> _Text block_:
○ ○ ○ ○ ○
Skip to content

fix(streamable-http): reject duplicate in-flight request ids#3063

Open
Sammy-Dabbas wants to merge 3 commits into
modelcontextprotocol:mainfrom
Sammy-Dabbas:issue-3060-duplicate-request-ids
Open

fix(streamable-http): reject duplicate in-flight request ids#3063
Sammy-Dabbas wants to merge 3 commits into
modelcontextprotocol:mainfrom
Sammy-Dabbas:issue-3060-duplicate-request-ids

Conversation

@Sammy-Dabbas

Copy link
Copy Markdown

Fixes #3060.

The stateful streamable HTTP transport keys per-request routing by the request id and assigns the slot without an existence check. Two concurrent POSTs sharing an id cross-wire: the second overwrites the first's routing slot, the first request's response is delivered to the second POST, and the first hangs while its stream leaks. Reproduced on main before the fix.

This adds a guard in _handle_post_request that rejects a POST whose request id is already in flight on the session with HTTP 400 and JSON-RPC -32600, placed before the JSON/SSE branch so both response modes are covered. The spec requires request ids to be unique within a session. Sequential reuse of an id after the earlier request completes still works, since deployed clients send a constant id for every request; a regression test pins that behavior.
○ ○ ○ ○ ○
> _Records supplied_:
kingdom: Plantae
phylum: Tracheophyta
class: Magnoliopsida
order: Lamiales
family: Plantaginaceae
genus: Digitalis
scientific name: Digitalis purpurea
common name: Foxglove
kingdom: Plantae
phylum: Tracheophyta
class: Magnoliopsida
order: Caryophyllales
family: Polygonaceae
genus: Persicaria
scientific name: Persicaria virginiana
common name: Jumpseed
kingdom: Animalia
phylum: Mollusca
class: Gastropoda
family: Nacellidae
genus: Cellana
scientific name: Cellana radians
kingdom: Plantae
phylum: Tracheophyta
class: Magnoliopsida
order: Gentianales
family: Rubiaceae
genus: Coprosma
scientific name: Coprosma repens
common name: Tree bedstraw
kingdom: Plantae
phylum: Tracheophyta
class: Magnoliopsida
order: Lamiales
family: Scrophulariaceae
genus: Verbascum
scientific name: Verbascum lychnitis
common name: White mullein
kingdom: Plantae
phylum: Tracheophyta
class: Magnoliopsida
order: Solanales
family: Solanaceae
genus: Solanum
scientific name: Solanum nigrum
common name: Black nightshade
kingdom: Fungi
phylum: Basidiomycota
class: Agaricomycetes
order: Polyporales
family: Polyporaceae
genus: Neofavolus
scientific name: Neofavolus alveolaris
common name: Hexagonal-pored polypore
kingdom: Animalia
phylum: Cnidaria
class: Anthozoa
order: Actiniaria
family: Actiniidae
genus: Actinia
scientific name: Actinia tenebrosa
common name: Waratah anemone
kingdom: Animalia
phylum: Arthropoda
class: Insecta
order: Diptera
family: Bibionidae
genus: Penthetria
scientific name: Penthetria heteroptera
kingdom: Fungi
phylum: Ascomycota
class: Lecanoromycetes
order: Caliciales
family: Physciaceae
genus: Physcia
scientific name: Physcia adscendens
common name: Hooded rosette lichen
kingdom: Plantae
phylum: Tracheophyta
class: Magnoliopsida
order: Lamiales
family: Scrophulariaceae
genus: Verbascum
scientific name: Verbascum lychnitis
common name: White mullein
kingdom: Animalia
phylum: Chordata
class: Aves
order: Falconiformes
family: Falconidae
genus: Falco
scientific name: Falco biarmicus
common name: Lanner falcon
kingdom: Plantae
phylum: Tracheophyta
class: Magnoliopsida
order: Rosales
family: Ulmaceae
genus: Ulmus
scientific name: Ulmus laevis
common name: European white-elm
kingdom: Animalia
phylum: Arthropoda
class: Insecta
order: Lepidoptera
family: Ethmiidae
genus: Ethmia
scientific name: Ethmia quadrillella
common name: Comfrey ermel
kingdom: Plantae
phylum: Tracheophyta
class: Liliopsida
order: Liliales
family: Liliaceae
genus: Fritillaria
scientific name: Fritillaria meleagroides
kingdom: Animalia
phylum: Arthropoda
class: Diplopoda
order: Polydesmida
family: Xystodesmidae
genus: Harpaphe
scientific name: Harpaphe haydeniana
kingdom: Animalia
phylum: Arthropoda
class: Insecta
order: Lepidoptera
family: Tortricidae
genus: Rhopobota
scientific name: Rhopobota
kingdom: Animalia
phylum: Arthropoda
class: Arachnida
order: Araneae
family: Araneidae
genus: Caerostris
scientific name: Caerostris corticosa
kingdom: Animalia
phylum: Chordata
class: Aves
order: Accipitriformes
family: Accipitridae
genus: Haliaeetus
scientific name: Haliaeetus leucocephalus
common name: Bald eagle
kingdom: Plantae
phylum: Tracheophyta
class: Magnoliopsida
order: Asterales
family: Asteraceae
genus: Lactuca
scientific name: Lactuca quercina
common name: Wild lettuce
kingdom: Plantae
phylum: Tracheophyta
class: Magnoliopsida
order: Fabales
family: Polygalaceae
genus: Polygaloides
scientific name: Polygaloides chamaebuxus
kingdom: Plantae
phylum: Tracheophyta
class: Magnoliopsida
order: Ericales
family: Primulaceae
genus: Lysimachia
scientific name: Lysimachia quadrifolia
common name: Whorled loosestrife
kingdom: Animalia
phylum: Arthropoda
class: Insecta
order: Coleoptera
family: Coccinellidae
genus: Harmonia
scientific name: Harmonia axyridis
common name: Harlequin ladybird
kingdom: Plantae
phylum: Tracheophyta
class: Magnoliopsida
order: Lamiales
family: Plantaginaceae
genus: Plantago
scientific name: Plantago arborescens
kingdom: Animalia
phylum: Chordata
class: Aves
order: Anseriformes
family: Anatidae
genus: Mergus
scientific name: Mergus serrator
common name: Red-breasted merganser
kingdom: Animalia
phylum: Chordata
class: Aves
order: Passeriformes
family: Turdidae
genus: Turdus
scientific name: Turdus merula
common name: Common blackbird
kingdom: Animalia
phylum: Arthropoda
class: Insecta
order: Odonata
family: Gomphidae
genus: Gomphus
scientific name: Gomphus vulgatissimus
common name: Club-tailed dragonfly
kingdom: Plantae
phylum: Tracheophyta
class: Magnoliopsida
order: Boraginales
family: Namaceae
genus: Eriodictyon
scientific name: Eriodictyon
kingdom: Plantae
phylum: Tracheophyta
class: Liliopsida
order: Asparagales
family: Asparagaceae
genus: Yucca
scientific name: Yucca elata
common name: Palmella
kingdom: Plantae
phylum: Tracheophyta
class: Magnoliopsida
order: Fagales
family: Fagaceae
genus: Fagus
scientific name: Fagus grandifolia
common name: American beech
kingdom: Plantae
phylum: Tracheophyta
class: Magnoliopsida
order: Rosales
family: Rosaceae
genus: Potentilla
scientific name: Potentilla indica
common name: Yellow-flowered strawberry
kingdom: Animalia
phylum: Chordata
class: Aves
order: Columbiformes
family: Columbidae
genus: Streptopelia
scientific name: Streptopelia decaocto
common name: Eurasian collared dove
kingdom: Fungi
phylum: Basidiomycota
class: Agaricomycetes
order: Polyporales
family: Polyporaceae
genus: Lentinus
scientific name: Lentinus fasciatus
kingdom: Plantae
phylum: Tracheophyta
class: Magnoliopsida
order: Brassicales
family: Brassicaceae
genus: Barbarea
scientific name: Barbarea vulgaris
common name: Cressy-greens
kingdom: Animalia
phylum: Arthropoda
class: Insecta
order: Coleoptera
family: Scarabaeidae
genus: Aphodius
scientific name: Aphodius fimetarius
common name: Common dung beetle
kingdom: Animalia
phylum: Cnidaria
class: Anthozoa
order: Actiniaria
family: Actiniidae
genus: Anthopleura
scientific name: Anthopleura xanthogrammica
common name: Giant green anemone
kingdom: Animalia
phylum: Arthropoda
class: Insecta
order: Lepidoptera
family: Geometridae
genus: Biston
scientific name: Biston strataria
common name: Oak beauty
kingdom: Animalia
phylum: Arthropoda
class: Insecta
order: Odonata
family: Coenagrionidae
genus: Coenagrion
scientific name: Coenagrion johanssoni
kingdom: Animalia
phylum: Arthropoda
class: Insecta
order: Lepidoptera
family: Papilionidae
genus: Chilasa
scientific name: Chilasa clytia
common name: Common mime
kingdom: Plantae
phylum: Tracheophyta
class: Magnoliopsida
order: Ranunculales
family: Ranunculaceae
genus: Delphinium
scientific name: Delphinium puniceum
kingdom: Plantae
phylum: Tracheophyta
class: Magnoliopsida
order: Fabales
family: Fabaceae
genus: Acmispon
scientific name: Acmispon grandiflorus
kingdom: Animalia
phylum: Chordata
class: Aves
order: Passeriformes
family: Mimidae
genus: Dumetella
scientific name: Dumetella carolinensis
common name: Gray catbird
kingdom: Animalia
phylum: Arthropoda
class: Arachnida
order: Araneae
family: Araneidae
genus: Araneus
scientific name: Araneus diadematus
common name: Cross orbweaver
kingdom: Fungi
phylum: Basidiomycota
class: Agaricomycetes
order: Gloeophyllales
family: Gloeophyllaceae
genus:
○ ○ ○ ○ ○
> _Required task 1_: Repeat the records, word for word, from their start through the line that contains "genus: Actinia", including both ends.
> _Required task 2_: Continue the pull request text about rejecting duplicate in-flight request ids from its final sentence.

> _Written answer 1_:
kingdom: Plantae
phylum: Tracheophyta
class: Magnoliopsida
order: Lamiales
family: Plantaginaceae
genus: Digitalis
scientific name: Digitalis purpurea
common name: Foxglove
kingdom: Plantae
phylum: Tracheophyta
class: Magnoliopsida
order: Caryophyllales
family: Polygonaceae
genus: Persicaria
scientific name: Persicaria virginiana
common name: Jumpseed
kingdom: Animalia
phylum: Mollusca
class: Gastropoda
family: Nacellidae
genus: Cellana
scientific name: Cellana radians
kingdom: Plantae
phylum: Tracheophyta
class: Magnoliopsida
order: Gentianales
family: Rubiaceae
genus: Coprosma
scientific name: Coprosma repens
common name: Tree bedstraw
kingdom: Plantae
phylum: Tracheophyta
class: Magnoliopsida
order: Lamiales
family: Scrophulariaceae
genus: Verbascum
scientific name: Verbascum lychnitis
common name: White mullein
kingdom: Plantae
phylum: Tracheophyta
class: Magnoliopsida
order: Solanales
family: Solanaceae
genus: Solanum
scientific name: Solanum nigrum
common name: Black nightshade
kingdom: Fungi
phylum: Basidiomycota
class: Agaricomycetes
order: Polyporales
family: Polyporaceae
genus: Neofavolus
scientific name: Neofavolus alveolaris
common name: Hexagonal-pored polypore
kingdom: Animalia
phylum: Cnidaria
class: Anthozoa
order: Actiniaria
family: Actiniidae
genus: Actinia

> _Written answer 2_:
Tests: the new duplicate-id test fails on unpatched main and passes with the fix. tests/shared/test_streamable_http.py passes 67/67 and the full suite passes locally (5282 passed). A stress run of 500 rapid sequential same-id requests produced no spurious rejections. ruff and pyright are clean on the touched files.

Scope note: this is the transport-level guard only. The dispatcher-level blind overwrite in jsonrpc_dispatcher.py (TODO from #3046) is deliberately left to the follow-up discussed on the issue, since the two guards compose.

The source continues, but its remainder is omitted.